- [EXERCISE DESCRIPTION]: An exact copy of every record is the required answer.

- [SUPPLIED ENTRIES]:

□ □ □ □

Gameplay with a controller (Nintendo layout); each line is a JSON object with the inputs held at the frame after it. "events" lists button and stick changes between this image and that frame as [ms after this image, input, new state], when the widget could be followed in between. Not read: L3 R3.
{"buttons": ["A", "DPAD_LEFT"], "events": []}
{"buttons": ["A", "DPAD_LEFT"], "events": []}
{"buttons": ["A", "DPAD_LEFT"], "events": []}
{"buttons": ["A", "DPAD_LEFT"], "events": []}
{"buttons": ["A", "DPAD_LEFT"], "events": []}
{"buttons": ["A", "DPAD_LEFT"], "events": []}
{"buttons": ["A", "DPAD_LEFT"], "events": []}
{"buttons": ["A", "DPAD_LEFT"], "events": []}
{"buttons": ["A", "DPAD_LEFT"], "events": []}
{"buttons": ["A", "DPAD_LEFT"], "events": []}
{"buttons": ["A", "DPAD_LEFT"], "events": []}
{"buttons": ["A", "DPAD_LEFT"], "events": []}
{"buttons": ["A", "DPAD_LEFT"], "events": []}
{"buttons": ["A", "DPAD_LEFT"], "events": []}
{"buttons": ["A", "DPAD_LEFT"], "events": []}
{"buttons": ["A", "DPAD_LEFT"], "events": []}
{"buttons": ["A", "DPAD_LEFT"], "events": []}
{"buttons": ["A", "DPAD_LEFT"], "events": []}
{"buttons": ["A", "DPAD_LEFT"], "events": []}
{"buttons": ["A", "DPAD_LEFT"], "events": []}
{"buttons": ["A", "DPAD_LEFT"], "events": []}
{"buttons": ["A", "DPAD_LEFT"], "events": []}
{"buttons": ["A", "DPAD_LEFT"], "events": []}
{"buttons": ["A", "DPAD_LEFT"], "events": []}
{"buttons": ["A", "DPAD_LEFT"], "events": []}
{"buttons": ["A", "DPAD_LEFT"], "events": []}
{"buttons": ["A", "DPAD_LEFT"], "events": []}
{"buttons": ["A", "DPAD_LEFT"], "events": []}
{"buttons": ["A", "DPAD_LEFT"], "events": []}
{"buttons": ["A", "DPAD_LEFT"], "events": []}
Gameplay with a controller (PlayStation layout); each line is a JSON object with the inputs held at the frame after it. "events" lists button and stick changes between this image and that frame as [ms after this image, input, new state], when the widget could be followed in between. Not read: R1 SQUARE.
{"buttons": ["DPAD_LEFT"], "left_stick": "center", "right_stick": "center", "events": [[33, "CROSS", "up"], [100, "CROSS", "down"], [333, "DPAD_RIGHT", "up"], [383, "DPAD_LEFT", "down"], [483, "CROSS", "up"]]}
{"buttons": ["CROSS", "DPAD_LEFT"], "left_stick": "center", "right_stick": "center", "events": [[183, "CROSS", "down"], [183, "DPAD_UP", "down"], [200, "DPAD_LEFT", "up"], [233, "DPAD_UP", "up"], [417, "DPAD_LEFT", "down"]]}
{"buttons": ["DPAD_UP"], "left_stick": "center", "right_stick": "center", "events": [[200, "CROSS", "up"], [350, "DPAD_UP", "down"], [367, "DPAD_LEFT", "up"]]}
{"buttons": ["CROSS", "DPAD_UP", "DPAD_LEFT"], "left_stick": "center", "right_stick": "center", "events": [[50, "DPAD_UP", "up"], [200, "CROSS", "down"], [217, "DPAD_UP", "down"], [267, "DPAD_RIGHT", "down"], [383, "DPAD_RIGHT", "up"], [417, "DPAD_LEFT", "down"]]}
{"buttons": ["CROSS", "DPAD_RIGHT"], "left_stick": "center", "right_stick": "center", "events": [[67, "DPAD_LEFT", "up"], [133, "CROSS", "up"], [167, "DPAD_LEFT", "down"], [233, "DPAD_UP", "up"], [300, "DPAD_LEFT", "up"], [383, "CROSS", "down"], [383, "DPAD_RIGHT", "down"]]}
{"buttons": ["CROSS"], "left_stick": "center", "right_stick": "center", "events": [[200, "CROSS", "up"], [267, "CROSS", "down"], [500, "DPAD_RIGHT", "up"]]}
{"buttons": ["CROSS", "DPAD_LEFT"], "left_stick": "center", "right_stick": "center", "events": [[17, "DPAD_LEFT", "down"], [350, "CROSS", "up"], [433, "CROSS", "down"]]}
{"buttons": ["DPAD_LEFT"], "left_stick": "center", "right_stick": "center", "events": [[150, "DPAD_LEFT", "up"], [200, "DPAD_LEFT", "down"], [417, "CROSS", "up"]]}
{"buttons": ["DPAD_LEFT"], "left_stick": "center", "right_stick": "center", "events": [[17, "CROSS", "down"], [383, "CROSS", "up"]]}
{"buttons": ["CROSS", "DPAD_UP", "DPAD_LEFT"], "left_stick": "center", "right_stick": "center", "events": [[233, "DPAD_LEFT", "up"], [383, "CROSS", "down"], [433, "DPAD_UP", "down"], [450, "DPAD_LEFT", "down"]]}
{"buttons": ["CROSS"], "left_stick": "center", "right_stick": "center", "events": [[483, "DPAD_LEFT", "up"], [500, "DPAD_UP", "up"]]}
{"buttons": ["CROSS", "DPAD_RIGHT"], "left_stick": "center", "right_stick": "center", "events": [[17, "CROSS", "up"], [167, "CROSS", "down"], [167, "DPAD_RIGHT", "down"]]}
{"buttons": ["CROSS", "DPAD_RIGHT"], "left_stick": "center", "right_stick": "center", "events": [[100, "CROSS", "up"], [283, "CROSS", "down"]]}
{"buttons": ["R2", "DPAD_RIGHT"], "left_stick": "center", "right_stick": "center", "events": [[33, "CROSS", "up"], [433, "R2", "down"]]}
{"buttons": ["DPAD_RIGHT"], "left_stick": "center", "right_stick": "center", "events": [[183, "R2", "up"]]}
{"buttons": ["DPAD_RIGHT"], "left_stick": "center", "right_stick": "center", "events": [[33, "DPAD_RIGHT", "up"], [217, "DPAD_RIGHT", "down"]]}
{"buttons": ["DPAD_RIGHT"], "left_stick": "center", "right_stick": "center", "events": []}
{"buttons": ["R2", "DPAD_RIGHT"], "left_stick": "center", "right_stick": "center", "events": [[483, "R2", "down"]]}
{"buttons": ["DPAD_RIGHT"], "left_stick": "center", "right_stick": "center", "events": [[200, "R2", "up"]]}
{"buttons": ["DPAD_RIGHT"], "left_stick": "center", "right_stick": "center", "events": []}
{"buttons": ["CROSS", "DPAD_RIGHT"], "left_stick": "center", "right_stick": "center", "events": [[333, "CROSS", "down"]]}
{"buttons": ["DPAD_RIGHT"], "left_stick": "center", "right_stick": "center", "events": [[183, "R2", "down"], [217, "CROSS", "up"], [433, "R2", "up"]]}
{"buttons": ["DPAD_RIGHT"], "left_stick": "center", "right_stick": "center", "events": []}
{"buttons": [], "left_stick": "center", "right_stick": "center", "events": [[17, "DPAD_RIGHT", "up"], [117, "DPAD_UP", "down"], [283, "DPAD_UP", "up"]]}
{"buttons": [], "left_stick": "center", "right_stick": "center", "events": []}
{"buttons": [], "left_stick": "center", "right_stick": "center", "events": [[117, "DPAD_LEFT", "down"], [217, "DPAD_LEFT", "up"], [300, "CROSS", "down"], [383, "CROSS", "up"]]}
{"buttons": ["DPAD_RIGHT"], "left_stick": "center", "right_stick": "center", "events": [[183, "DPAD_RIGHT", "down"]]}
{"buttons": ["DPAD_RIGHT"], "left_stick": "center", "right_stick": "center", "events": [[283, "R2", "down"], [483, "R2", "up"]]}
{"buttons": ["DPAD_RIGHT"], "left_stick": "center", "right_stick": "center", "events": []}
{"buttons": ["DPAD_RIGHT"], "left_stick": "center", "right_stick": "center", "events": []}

□ □ □ □

- [PROBLEM SOLUTION]:
Gameplay with a controller (Nintendo layout); each line is a JSON object with the inputs held at the frame after it. "events" lists button and stick changes between this image and that frame as [ms after this image, input, new state], when the widget could be followed in between. Not read: L3 R3.
{"buttons": ["A", "DPAD_LEFT"], "events": []}
{"buttons": ["A", "DPAD_LEFT"], "events": []}
{"buttons": ["A", "DPAD_LEFT"], "events": []}
{"buttons": ["A", "DPAD_LEFT"], "events": []}
{"buttons": ["A", "DPAD_LEFT"], "events": []}
{"buttons": ["A", "DPAD_LEFT"], "events": []}
{"buttons": ["A", "DPAD_LEFT"], "events": []}
{"buttons": ["A", "DPAD_LEFT"], "events": []}
{"buttons": ["A", "DPAD_LEFT"], "events": []}
{"buttons": ["A", "DPAD_LEFT"], "events": []}
{"buttons": ["A", "DPAD_LEFT"], "events": []}
{"buttons": ["A", "DPAD_LEFT"], "events": []}
{"buttons": ["A", "DPAD_LEFT"], "events": []}
{"buttons": ["A", "DPAD_LEFT"], "events": []}
{"buttons": ["A", "DPAD_LEFT"], "events": []}
{"buttons": ["A", "DPAD_LEFT"], "events": []}
{"buttons": ["A", "DPAD_LEFT"], "events": []}
{"buttons": ["A", "DPAD_LEFT"], "events": []}
{"buttons": ["A", "DPAD_LEFT"], "events": []}
{"buttons": ["A", "DPAD_LEFT"], "events": []}
{"buttons": ["A", "DPAD_LEFT"], "events": []}
{"buttons": ["A", "DPAD_LEFT"], "events": []}
{"buttons": ["A", "DPAD_LEFT"], "events": []}
{"buttons": ["A", "DPAD_LEFT"], "events": []}
{"buttons": ["A", "DPAD_LEFT"], "events": []}
{"buttons": ["A", "DPAD_LEFT"], "events": []}
{"buttons": ["A", "DPAD_LEFT"], "events": []}
{"buttons": ["A", "DPAD_LEFT"], "events": []}
{"buttons": ["A", "DPAD_LEFT"], "events": []}
{"buttons": ["A", "DPAD_LEFT"], "events": []}
Gameplay with a controller (PlayStation layout); each line is a JSON object with the inputs held at the frame after it. "events" lists button and stick changes between this image and that frame as [ms after this image, input, new state], when the widget could be followed in between. Not read: R1 SQUARE.
{"buttons": ["DPAD_LEFT"], "left_stick": "center", "right_stick": "center", "events": [[33, "CROSS", "up"], [100, "CROSS", "down"], [333, "DPAD_RIGHT", "up"], [383, "DPAD_LEFT", "down"], [483, "CROSS", "up"]]}
{"buttons": ["CROSS", "DPAD_LEFT"], "left_stick": "center", "right_stick": "center", "events": [[183, "CROSS", "down"], [183, "DPAD_UP", "down"], [200, "DPAD_LEFT", "up"], [233, "DPAD_UP", "up"], [417, "DPAD_LEFT", "down"]]}
{"buttons": ["DPAD_UP"], "left_stick": "center", "right_stick": "center", "events": [[200, "CROSS", "up"], [350, "DPAD_UP", "down"], [367, "DPAD_LEFT", "up"]]}
{"buttons": ["CROSS", "DPAD_UP", "DPAD_LEFT"], "left_stick": "center", "right_stick": "center", "events": [[50, "DPAD_UP", "up"], [200, "CROSS", "down"], [217, "DPAD_UP", "down"], [267, "DPAD_RIGHT", "down"], [383, "DPAD_RIGHT", "up"], [417, "DPAD_LEFT", "down"]]}
{"buttons": ["CROSS", "DPAD_RIGHT"], "left_stick": "center", "right_stick": "center", "events": [[67, "DPAD_LEFT", "up"], [133, "CROSS", "up"], [167, "DPAD_LEFT", "down"], [233, "DPAD_UP", "up"], [300, "DPAD_LEFT", "up"], [383, "CROSS", "down"], [383, "DPAD_RIGHT", "down"]]}
{"buttons": ["CROSS"], "left_stick": "center", "right_stick": "center", "events": [[200, "CROSS", "up"], [267, "CROSS", "down"], [500, "DPAD_RIGHT", "up"]]}
{"buttons": ["CROSS", "DPAD_LEFT"], "left_stick": "center", "right_stick": "center", "events": [[17, "DPAD_LEFT", "down"], [350, "CROSS", "up"], [433, "CROSS", "down"]]}
{"buttons": ["DPAD_LEFT"], "left_stick": "center", "right_stick": "center", "events": [[150, "DPAD_LEFT", "up"], [200, "DPAD_LEFT", "down"], [417, "CROSS", "up"]]}
{"buttons": ["DPAD_LEFT"], "left_stick": "center", "right_stick": "center", "events": [[17, "CROSS", "down"], [383, "CROSS", "up"]]}
{"buttons": ["CROSS", "DPAD_UP", "DPAD_LEFT"], "left_stick": "center", "right_stick": "center", "events": [[233, "DPAD_LEFT", "up"], [383, "CROSS", "down"], [433, "DPAD_UP", "down"], [450, "DPAD_LEFT", "down"]]}
{"buttons": ["CROSS"], "left_stick": "center", "right_stick": "center", "events": [[483, "DPAD_LEFT", "up"], [500, "DPAD_UP", "up"]]}
{"buttons": ["CROSS", "DPAD_RIGHT"], "left_stick": "center", "right_stick": "center", "events": [[17, "CROSS", "up"], [167, "CROSS", "down"], [167, "DPAD_RIGHT", "down"]]}
{"buttons": ["CROSS", "DPAD_RIGHT"], "left_stick": "center", "right_stick": "center", "events": [[100, "CROSS", "up"], [283, "CROSS", "down"]]}
{"buttons": ["R2", "DPAD_RIGHT"], "left_stick": "center", "right_stick": "center", "events": [[33, "CROSS", "up"], [433, "R2", "down"]]}
{"buttons": ["DPAD_RIGHT"], "left_stick": "center", "right_stick": "center", "events": [[183, "R2", "up"]]}
{"buttons": ["DPAD_RIGHT"], "left_stick": "center", "right_stick": "center", "events": [[33, "DPAD_RIGHT", "up"], [217, "DPAD_RIGHT", "down"]]}
{"buttons": ["DPAD_RIGHT"], "left_stick": "center", "right_stick": "center", "events": []}
{"buttons": ["R2", "DPAD_RIGHT"], "left_stick": "center", "right_stick": "center", "events": [[483, "R2", "down"]]}
{"buttons": ["DPAD_RIGHT"], "left_stick": "center", "right_stick": "center", "events": [[200, "R2", "up"]]}
{"buttons": ["DPAD_RIGHT"], "left_stick": "center", "right_stick": "center", "events": []}
{"buttons": ["CROSS", "DPAD_RIGHT"], "left_stick": "center", "right_stick": "center", "events": [[333, "CROSS", "down"]]}
{"buttons": ["DPAD_RIGHT"], "left_stick": "center", "right_stick": "center", "events": [[183, "R2", "down"], [217, "CROSS", "up"], [433, "R2", "up"]]}
{"buttons": ["DPAD_RIGHT"], "left_stick": "center", "right_stick": "center", "events": []}
{"buttons": [], "left_stick": "center", "right_stick": "center", "events": [[17, "DPAD_RIGHT", "up"], [117, "DPAD_UP", "down"], [283, "DPAD_UP", "up"]]}
{"buttons": [], "left_stick": "center", "right_stick": "center", "events": []}
{"buttons": [], "left_stick": "center", "right_stick": "center", "events": [[117, "DPAD_LEFT", "down"], [217, "DPAD_LEFT", "up"], [300, "CROSS", "down"], [383, "CROSS", "up"]]}
{"buttons": ["DPAD_RIGHT"], "left_stick": "center", "right_stick": "center", "events": [[183, "DPAD_RIGHT", "down"]]}
{"buttons": ["DPAD_RIGHT"], "left_stick": "center", "right_stick": "center", "events": [[283, "R2", "down"], [483, "R2", "up"]]}
{"buttons": ["DPAD_RIGHT"], "left_stick": "center", "right_stick": "center", "events": []}
{"buttons": ["DPAD_RIGHT"], "left_stick": "center", "right_stick": "center", "events": []}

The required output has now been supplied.